The Masai Mara

Posted on November 25, 2011


After deciding to suck up the cost and embark on the quintessential, must-do aspect of Kenyan tourism – the Masai Mara – eleven of us piled into two safari vans last Friday morning to start what would certainly wind up being an interesting weekend.

After making the journey out to the Mara, via the town of Narok, we were deposited at our campsite for a quick lunch. This was rudimentary, but the tents were large and spacious, coming complete with bathroom. Masai security guards strolled around and chatted amicably, and we headed out on the first part of our safri optimistic that we would see all of the Big Five. We almost did it within that first afternoon, with our slightly-crazed driver finding lions and cheetahs for us within the first hour. It was fascinating to observe these animals from close-up, but also slightly bizarre to witness a pride of lions take their afternoon nap observed by a cartel of safari vans. Buffalos, hippos and elephants were also spotted, while those with good eyesight could just about make out a pair of rhinos sitting high on a hilltop. The scenery of the Mara really is breathtaking, it is just a shame that there are so many other tourists there to obstruct the view.

After having the obligatory party at the campsite that night, we were off again early the next morning for the next part of the safari. Again we saw lions and cheetahs, and this time came close to seeing them make a kill before they inexplicably gave up. Slightly disappointed by this, my own day was significantly worsened after dislocating my shoulder in the most innocuous of circumstances when the van went over a slight bump. In agony, and with no medical attention for miles around, it seemed my weekend was over. My friends were able to track down some doctors on a safari weekend – I was in and out of consciousness by this point – who unsuccessfully attempted to relocate the shoulder in the field, almost getting eaten by lions in the process. Ferried to a hotel on the edge of the Mara, I was able to take advantage of their “facilities”, which essentially meant being pumped full of painkillers, muscle relaxant and, most importantly, expensive whisky as attempts to fix my shoulder continued. Eventually I was patched up and spared the cost and irritation of having to fly back to Nairobi early. Much thanks to the two doctors who came to my rescue, and my understanding companions on the trip.

Relieved to have been able to rejoin the group, I passed a quiet night at camp before rising at 6am the next day for the final installment of the safari.

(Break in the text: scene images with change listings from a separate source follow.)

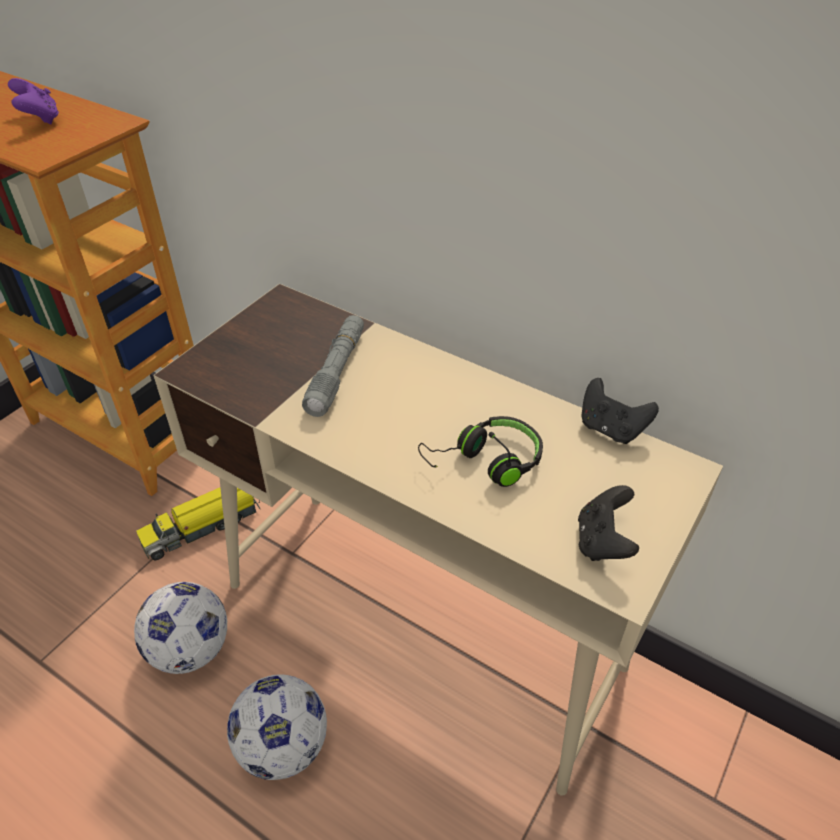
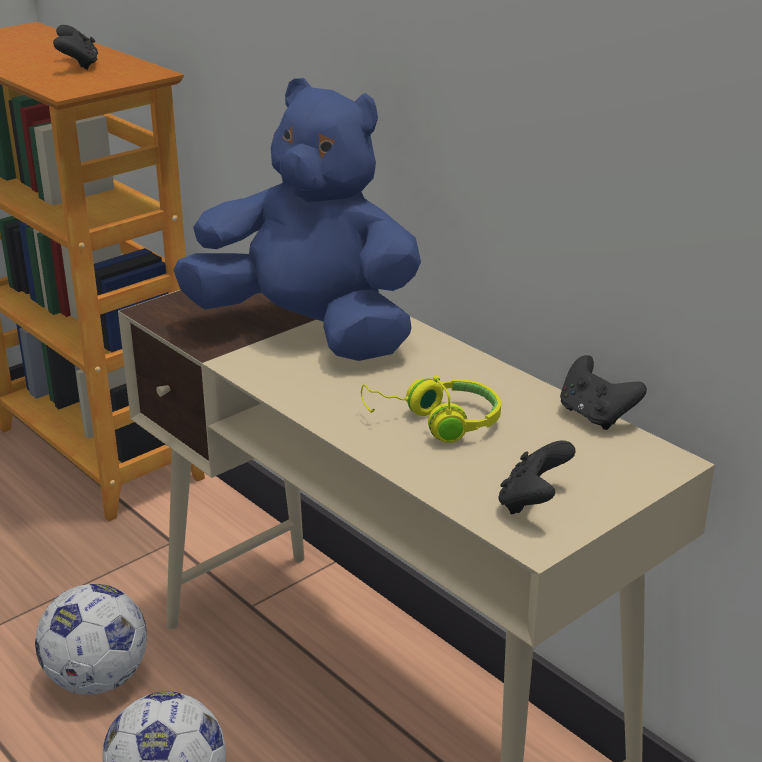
camera: 15 degrees right, 15 degrees down
purple game controller [8,78,59,124] -> black game controller [53,25,98,70]
toy truck [136,488,260,560] -> none
grey flashlight [302,315,364,417] -> blue plush toy [174,78,421,361]
black headphones [418,416,543,487] -> yellow headphones [361,375,501,443]

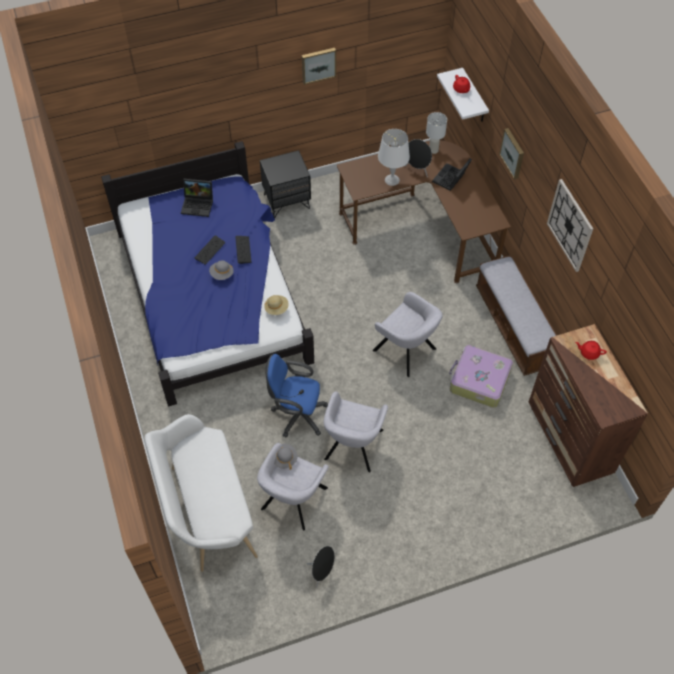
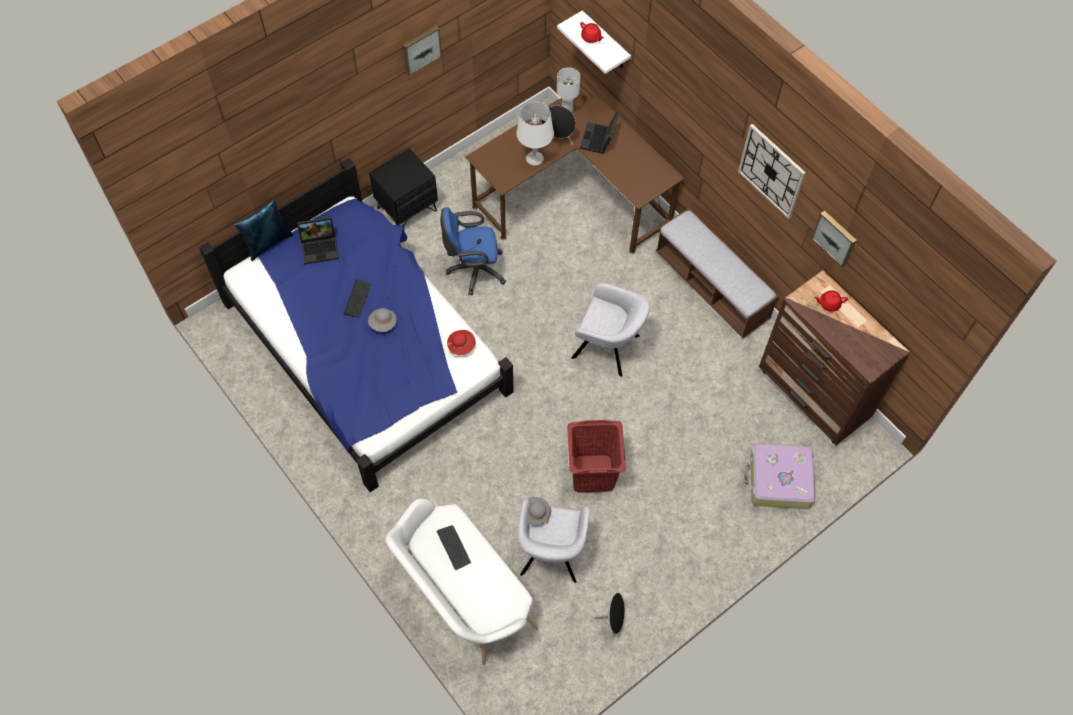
camera: 20 degrees left, 5 degrees up
keyboard [235,236,251,264] -> keyboard moved to [437,525,471,570]
beige hat [264,295,289,315] -> red hat [447,330,475,355]
blue office chair [265,354,328,437] -> blue office chair moved to [440,207,506,295]
grey armchair [324,392,388,472] -> red laundry basket [567,420,626,493]
suitcase [449,345,513,408] -> suitcase moved to [745,443,816,509]
picture [499,128,524,179] -> picture moved to [811,210,857,268]
none -> blue pillow [234,199,293,261]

This time it was all about the hunt for the elusive leopard. Hearing over the radio that one had been found, our driver sped off so we could take a look, overdoing it a little and in fact chasing the leopard off upon his arrival. Sitting for safety in the front of the van, i was able to catch a quick glimpse of the elusive creature before it hurtled into woodland. Others in the van weren’t so lucky. Insult was added to injury by the fact that we became stuck, and had to be towed out by another vehicle that was no doubt slightly irritated that we had chased away the leopard and also contained the doctors, who were probably asking themselves what other ingenious ways I could come up with to ruin their weekend. The rest of the morning passed without much incident, cruising around the massive Mara, admiring the scenery and various wildlife.

Before heading back to Nairobi we made a detour and visited a local Masai village, whose population appeared to make up a dance for us on the spot. We were showed inside their small, smoky mud huts and given a demonstration of how they make fire using a stick and a machete. It was certainly interesting, seeing how these rural people live, but one cannot escape the impression that the majority of their money comes from ripping off tourists – which they did both with an entry fee and then when attempting to sell various onjects – rather than traditional farming. Nevertheless, it was all in good humour and added a new element to a weekend that until then had been primarily about the animals.